Mitigating the Harm of Recommender Systems
How to counter the radicalizing effects of recommender systems or ways to prevent algorithmic discrimination.
Threats of Recommender system?
RECOMMENDATION ENGINES are perhaps the biggest threat to societal cohesion on the internet and offline.
The recommendation engines we engage with are broken in ways that have grave consequences: amplified conspiracy theories, gamified news, nonsense infiltrating mainstream discourse, misinformed voters. Recommendation engines have become The Great Polarizer.
YouTube algorithm seems to have concluded that people are drawn to content that is more extreme than what they started with — or to incendiary content in general.
YouTube leads viewers down a rabbit hole of extremism, while Google racks up the ad sales.
How can we make the internet’s recommendation engines more ethical ?
The systems don’t actually understand the content, they just return what they predict. That’s because their primary function is to help achieve one or two specific key performance indicators (KPIs) chosen by the company.
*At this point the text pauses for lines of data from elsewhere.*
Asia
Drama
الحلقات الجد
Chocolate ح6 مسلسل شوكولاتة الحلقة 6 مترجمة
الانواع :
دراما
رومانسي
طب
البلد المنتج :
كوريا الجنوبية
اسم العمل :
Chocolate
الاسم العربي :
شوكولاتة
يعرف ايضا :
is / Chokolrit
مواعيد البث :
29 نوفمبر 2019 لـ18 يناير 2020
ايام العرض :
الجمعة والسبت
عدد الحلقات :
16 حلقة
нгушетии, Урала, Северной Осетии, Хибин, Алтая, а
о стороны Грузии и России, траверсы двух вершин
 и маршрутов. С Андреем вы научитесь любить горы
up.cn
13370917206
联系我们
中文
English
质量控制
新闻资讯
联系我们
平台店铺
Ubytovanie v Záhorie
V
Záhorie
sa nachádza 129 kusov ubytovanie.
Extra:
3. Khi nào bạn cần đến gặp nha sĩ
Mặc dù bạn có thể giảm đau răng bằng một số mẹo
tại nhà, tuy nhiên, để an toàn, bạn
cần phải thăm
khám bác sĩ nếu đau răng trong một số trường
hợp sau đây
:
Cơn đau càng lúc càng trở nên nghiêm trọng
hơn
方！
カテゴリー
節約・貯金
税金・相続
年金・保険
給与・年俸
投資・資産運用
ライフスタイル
As extreme, polarizing, and sensational content continues to rise to the top, it’s increasingly obvious that curatorial algorithms need to be tempered with additional oversight, and reweighted to consider what they’re serving up.
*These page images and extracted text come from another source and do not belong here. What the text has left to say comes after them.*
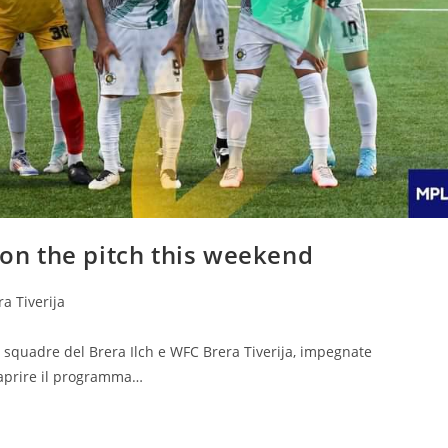
 on the pitch this weekend
ra Tiverija
squadre del Brera Ilch e WFC Brera Tiverija, impegnate
 aprire il programma…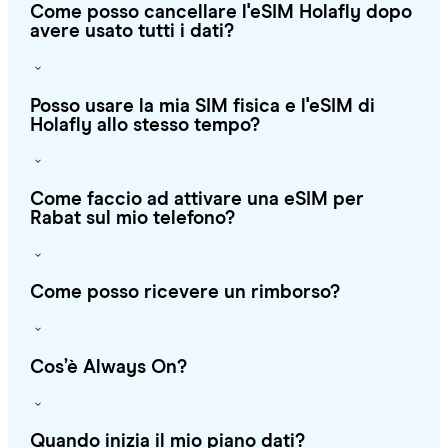
Come posso cancellare l'eSIM Holafly dopo
avere usato tutti i dati?
Posso usare la mia SIM fisica e l'eSIM di
Holafly allo stesso tempo?
Come faccio ad attivare una eSIM per
Rabat sul mio telefono?
Come posso ricevere un rimborso?
Cos’è Always On?
Quando inizia il mio piano dati?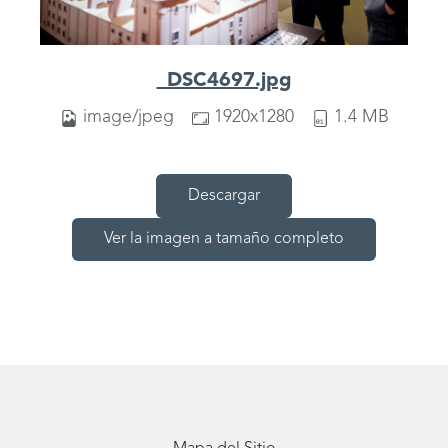
_DSC4697.jpg
image/jpeg
1920x1280
1.4 MB
Descargar
Ver la imagen a tamaño completo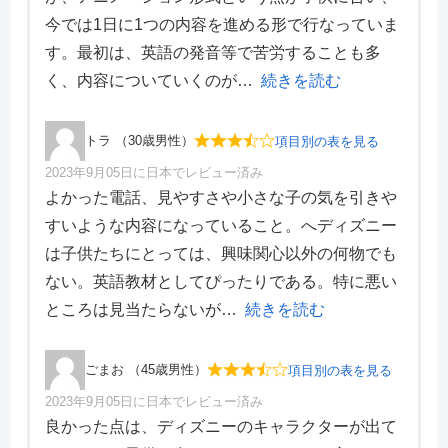
価格・料金
5
今では1日に1つの内容を進める形で行なっていま
学習効果
5
す。最初は、英語の発音等で苦労することも多
サポート体制
5
デザイン性
5
く、内容についていくのが
続きを読む
トラ （30歳男性）
項目別の表を見る
2023年9月05日に日本でレビュー済み
項目別評価
よかった電話、見やすさや小さな子の気を引きや
すいような内容になっていること。へディズニー
価格・料金
3
は子供たちにとっては、興味関心以外の何物でも
学習効果
3
ない。英語教材としてぴったりである。特に悪い
サポート体制
4
デザイン性
3
ところは見当たらないが
続きを読む
ごまお （45歳男性）
項目別の表を見る
2023年9月05日に日本でレビュー済み
項目別評価
良かった点は、ディズニーのキャラクターが出て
Project Redirect, an effort by Google Jigsaw, redirects certain types of users who are searching YouTube for terrorist videos—people who appear to be motivated by more than mere curiosity. Rather than offer up more violent content, the approach of that recommendation system is to do the opposite—it points users to content intended to de-radicalize them. This project has been underway around violent extremism for a few years, which means that YouTube has been aware of the conceptual problem, and the amount of power their recommender systems wield, for some time now.
Implementing choice architecture, a term for the way that information or products are presented to people in a manner that takes into account individual or societal welfare while preserving consumer choice.
Methodology for Learning, Analyzing, and Mitigating Bias in Ratings?
Article proposed a methodology to 1) learn, 2) analyze, and 3) mitigate the effect of social influence bias in recommender systems.
Learning phase: a baseline dataset is established with an initial set of participants by allowing them to rate items twice: before seeing the median rating, and again after seeing it.
Analysis phase: a new non-parametric significance test based on the Wilcoxon statistic can quantify the extent of social influence bias in this data.If this bias is significant, it propose a Mitigation phase.
Mitigation Phase :where mathematical models are constructed from this data using polynomial regression and the Bayesian Information Criterion (BIC) and then inverted to produce a filter that can reduce the effect of social influence bias.
Conclusion: These results suggest that social influence bias can be significant in recommender systems and that this bias can be substantially reduced with machine learning. To apply this methodology to other recommender systems, a key question for future work is how is how to extend the approach to large item inventories and how much training data is required in such cases. One idea is to cluster/classify items into a small number of representative categories and train a model for each category. We believe that selecting an optimal set of items for training in this context may be posed as a submodular maximization problem.